Rough Draft Done!

I just finished the rough draft of my book. All 11 chapters. That's right, eleven chapters (not the planned ten). After 10 months of working on this book, I finally have a rough draft done. Also, ten months is a long time and the software (Tensorflow) has changed a bit. This means I will have to go back and update the chapters, as some functionality is changing or being depreciated. But that's what you get for writing a book about software that is still technically in beta.

I must say, some chapters were much harder than others. I should have planned for this in my time-lines. Because of this, I fell behind schedule around chapter 8. Chapter 8 and 9 were technically the hardest and required much of my time pouring through documentation and debugging.

For a few examples in the book, I had to accept that the official documentation (and other tutorials) have better and more in-depth explanations. But the publishing company really wanted me to cover those examples. I had to make some decisions on how to do this. Do I just repeat what is out there? Do I try to cover it in more depth? Do I skirt around the issue and reference better work? After some debate, I came to the following conclusion.

I will not reiterate official tutorials and documentation where it is explained better. I don't want someone to pay for a book that has information in it that is free elsewhere.
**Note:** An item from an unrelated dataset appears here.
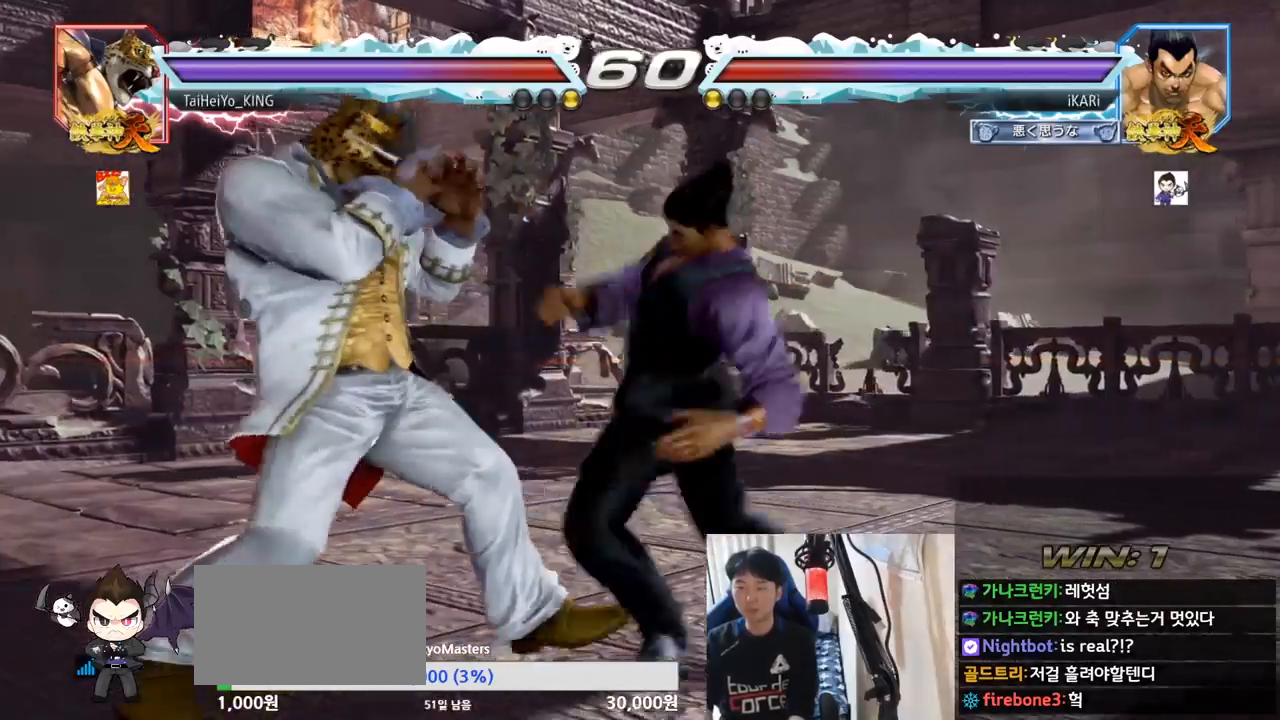
{"buttons": [], "left_stick": "right", "events": [[300, "left_stick", "right"], [367, "left_stick", "center"], [433, "left_stick", "right"]]}
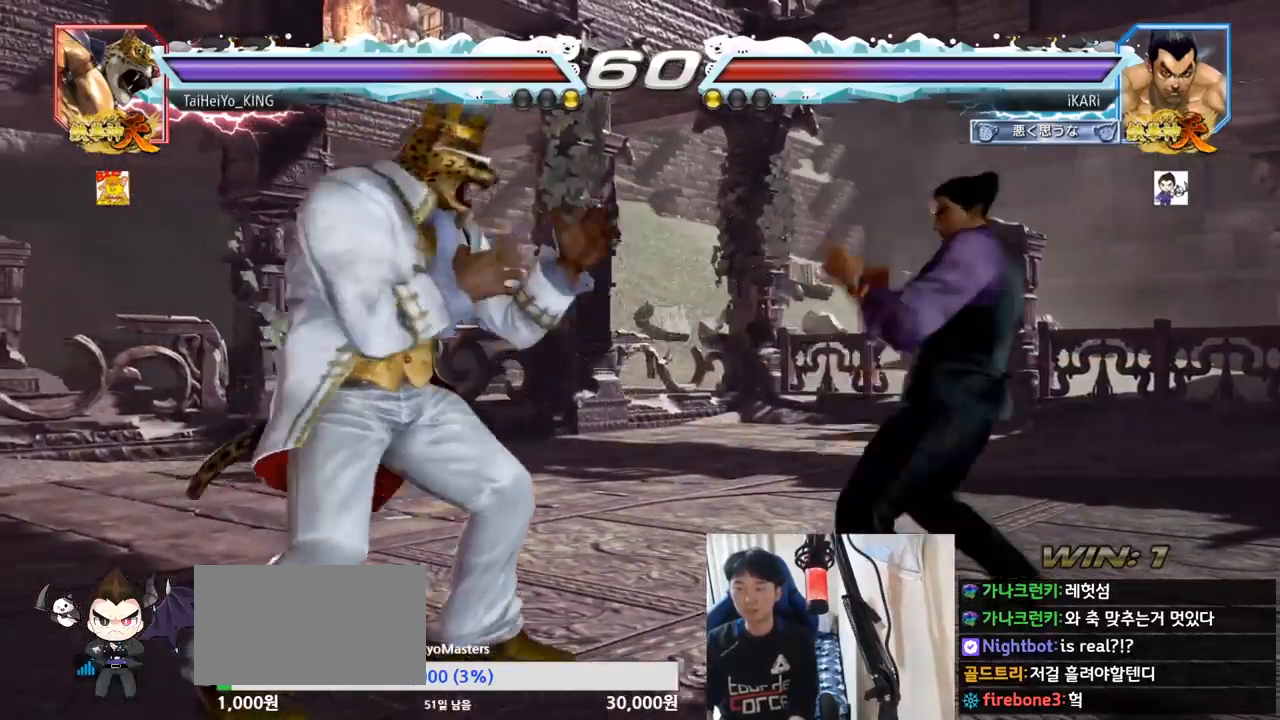
{"buttons": [], "left_stick": "right", "events": [[83, "left_stick", "center"], [150, "left_stick", "left"], [217, "left_stick", "center"], [267, "left_stick", "right"]]}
There was only one section that I reiterated code from the official software tutorials. I decided to do this because the official tutorial was really lacking on code explanations and felt kinda hand-wavy. Because of this, I referenced the official tutorial and told the readers that we will instead explore the tutorial much more in depth. For reference, this is the 'deep-dream' tutorial in chapter 8.

For another section, I decided to concentrate on preparing a different type of dataset for usage in the official tutorials. I felt this was a great way to do this because even though the official tutorials used a canned dataset, their methodology was sound.

I have been updating the github repository here: https://github.com/nfmcclure/tensorflow_cookbook. You can find the python scripts and about 50% of the scripts have accompanying documentation. Over the next month, I will be adding more documentation as well as accompanying Jupyter notebooks. Also, I'm told the editing of the book starts soon.

Overall, my journey on writing a book (so far) has been a huge learning experience and an even bigger time drain. I have a lot more respect for authors as well. I'm not sure that I will be so eager to write a book next time either.

Soon, I can concentrate on being social, active, and posting about something other than this time consuming book.

Posted in Uncategorized | 7 Comments

I Started Writing a Technical Book... (part 3)

I'm over halfway done with the book I've been writing. I just submitted chapter 5. I've written all the code for chapter 6 and am currently writing up the explanations and walk-throughs now for that chapter. A few weeks ago, I got permission to put up the code for the book on my github here:

https://github.com/nfmcclure/tensorflow_cookbook .

It seemed kind of flat to just put up the python scripts for each recipe, so I'm trying to add documentation with graphs to explain why and what each chapter and section is about. I don't want to overstep my book and provide all information on the github, but I do want to provide enough so that the scripts are readable and show that they have a point to understanding Tensorflow and the machine learning algorithms.

Also, a few weeks ago, my editor suggested a cover picture for the book. I noticed that the style of cover pictures for this publishing company for technical books is just a really nice random picture. Most technical books don't really have a point to the cover pictures, in fact, 'O'Reilly' is famous for having random pencil drawings of animals on their technical books. Here is the cover for my book:

B05480_MockupCover_Normal_New

Also, as a really interesting side note, my publisher offered to enroll the book into a new program that they offer. The book is available NOW, for full price, and you can get updates as I write it. If you are interested in that deal, the link is here:

https://www.packtpub.com/big-data-and-business-intelligence/tensorflow-machine-learning-cookbook

The writing has been going well. Writing the chapter on support vector machines was much harder than I expected. While I studied SVMs in school, actually writing code and understanding how to implement different kernels via matrix multiplication in Tensorflow code was quite frustrating, but very rewarding when it finally worked.

I'm slightly worried about the rest of the book, as it is on a fairly new subject to me and I'm currently only one chapter ahead of the deadlines.

Back to writing...

Posted in Uncategorized | 6 Comments

I Started Writing a Technical Book... (part 2)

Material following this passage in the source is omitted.